Hope What then is the role of hope in cancer care? An excellent nursing paper addressed this. It recalled the story of Pandora’s box. Pandora, driven by curiosity, opened the forbidden box. Out of the box rushed all the evils of the world – anger, greed, despair, envy, sloth, etc. – but remaining in the bottom of the box was hope. Thus the question as to the nature of hope arose. Was hope the greatest evil in the world or was it actually the antidote to all the evils in the world? We all see hope as being essential to the human condition. Patients who have hope are more upbeat and have better quality of life than those whose lives are devoid of hope. Critically, it is important that the hope is kept grounded and realistic. When a patient gets a lump, they hope it’s not cancer. When that hope is dashed, it is important that that hope is replaced with something else, i.e. the hope that the cancer can be cured. When surgery and other treatments take place, the patient hopes they are cured. We hope they are cured. However, if they relapse, then it is important that the germ of hope is kept alive, i.e. it may not be possible to cure it but we can give some treatment which may shrivel the cancer into remission. The problem comes when the hope
is unrealistic and preyed upon by the purveyors of Emperor’s New Clothes. Rather than encourage the hope that patients may enjoy the best quality of life in their remaining time, certain practitioners encourage patients, often impoverished by their illness, to spend what money they can’t afford on an unproven remedy. What is the responsibility of the general medical community? Should we make official complaints to the medical board in each state about medical practitioners
who carry out unproven, potentially dangerous and expensive treatments? Should the Minister of Health, on behalf of the government, take action to prevent people being preyed upon? Should the government legislate that alternative and unproven remedies carry health warnings such as “warning, unproven remedies may do nothing at all” or “warning, these herbs can make you ill”?

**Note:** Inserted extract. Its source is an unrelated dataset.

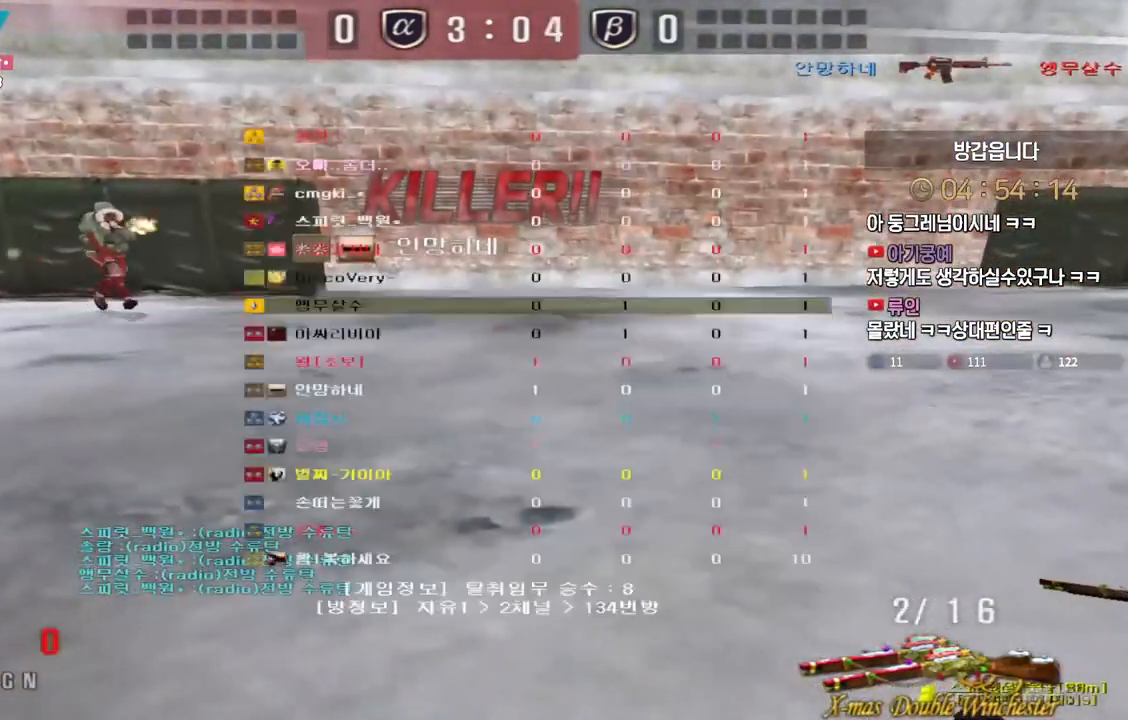
{"keys": [], "events": [[483, "tab", "up"]]}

References 1. Bjelakovic G, Nikolova D, Gluud LL, Simonetti RG, Gluud C. Mortality in randomized trials of antioxidant supplements for primary and secondary prevention: systematic review and meta-analysis. JAMA. 2007 Feb 28;297(8):842-57. 2. Slatore CG, Littman AJ, Au DH, Satia JA, White E. Long-term use of supplemental multivitamins, vitamin C, vitamin E, and folate does not reduce the risk of lung cancer. Am J Respir Crit Care Med. 2008 Mar 1;177(5):524-30. 3. Scagliotti GV, Shin DM, Kindler HL, Vasconcelles MJ, Keppler U, Manegold C, et al. Phase II study of pemetrexed with and without folic acid and vitamin B12 as front-line therapy in malignant pleural mesothelioma.

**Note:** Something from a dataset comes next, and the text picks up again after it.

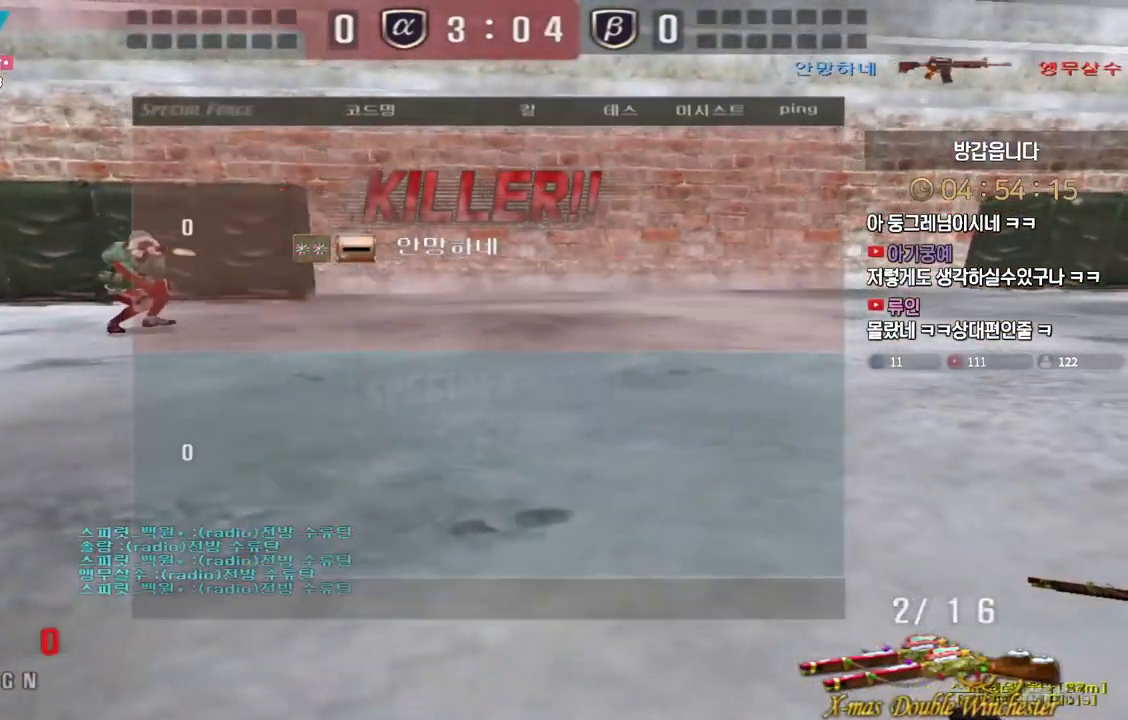
{"keys": [], "events": []}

J Clin Oncol. 2003 Apr 15;21(8): 1556-61. 4. Francois E, Berdah JF, Chamorey E, Lesbats G, Teissier E, Codoul JF, et al. Use of the folinic acid/5-fluorouracil/ irinotecan (FOLFIRI 1) regimen in elderly patients as a first-line treatment for metastatic colorectal cancer: a Phase II study. Cancer Chemother Pharmacol. 2008 Feb 14. 5. de Klerk NH, Musk AW, Ambrosini GL, Eccles JL, Hansen J, Olsen N, et al. Vitamin A and cancer prevention II: comparison of the effects of retinol and beta-carotene. Int J Cancer. 1998 Jan 30;75(3):362-7. 6. Rathi S, Kern W, Lau K. Vitamin C-induced hyperoxaluria causing reversible tubulointerstitial nephritis and chronic renal failure: a case report. J Med Case Reports. 2007;1:155.

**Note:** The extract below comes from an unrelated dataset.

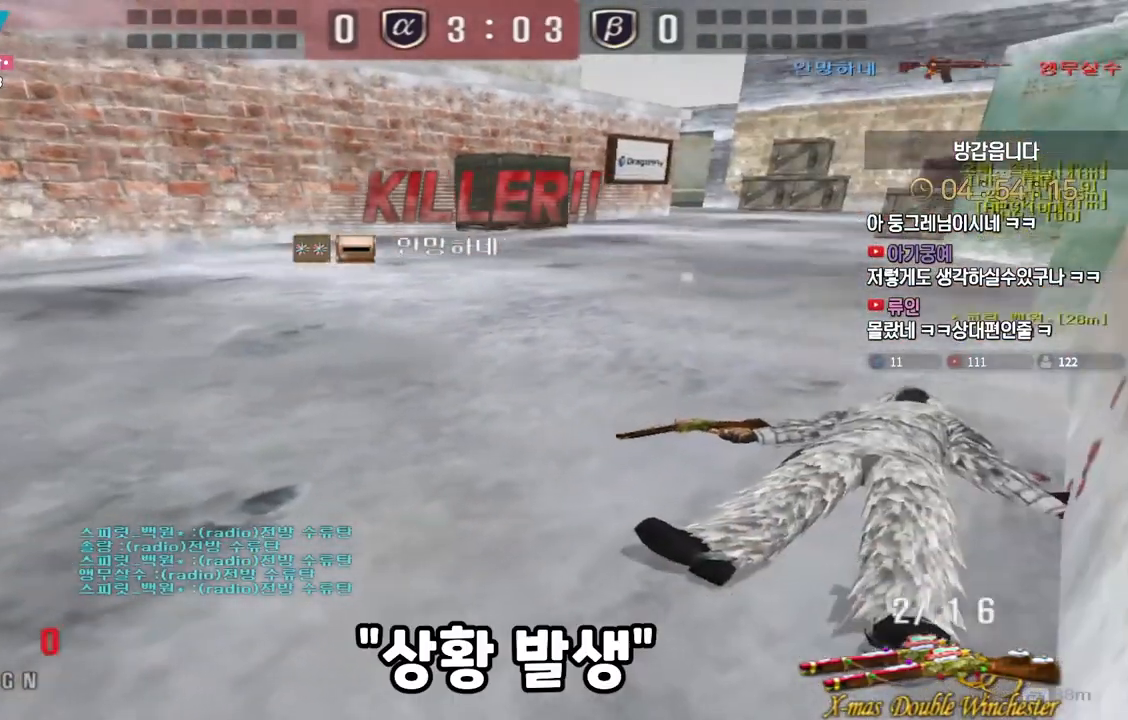
{"keys": [], "events": []}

7. Lynch E, Braithwaite R. A review of the clinical and toxicological aspects of ‘traditional’ (herbal) medicines adulterated with heavy metals. Expert Opin Drug Saf. 2005 Jul;4(4):769-78. 8. Kasper S, Gastpar M, Muller WE, Volz HP, Dienel A, Kieser M, et al. Efficacy of St. John’s wort extract WS 5570 in acute treatment of mild depression: a reanalysis of data from controlled clinical trials. Eur Arch Psychiatry Clin Neurosci. 2008 Feb;258(1): 59-63. 9. Ostrander GK, Cheng KC, Wolf JC, Wolfe MJ. Shark cartilage, cancer and the growing threat of pseudoscience. Cancer Res. 2004 Dec 1;64(23): 8485-91. 10. Jones GR. Successful cancer therapy with promethazine: the rationale. Med Hypotheses. 1996 Jan;46(1):25-9.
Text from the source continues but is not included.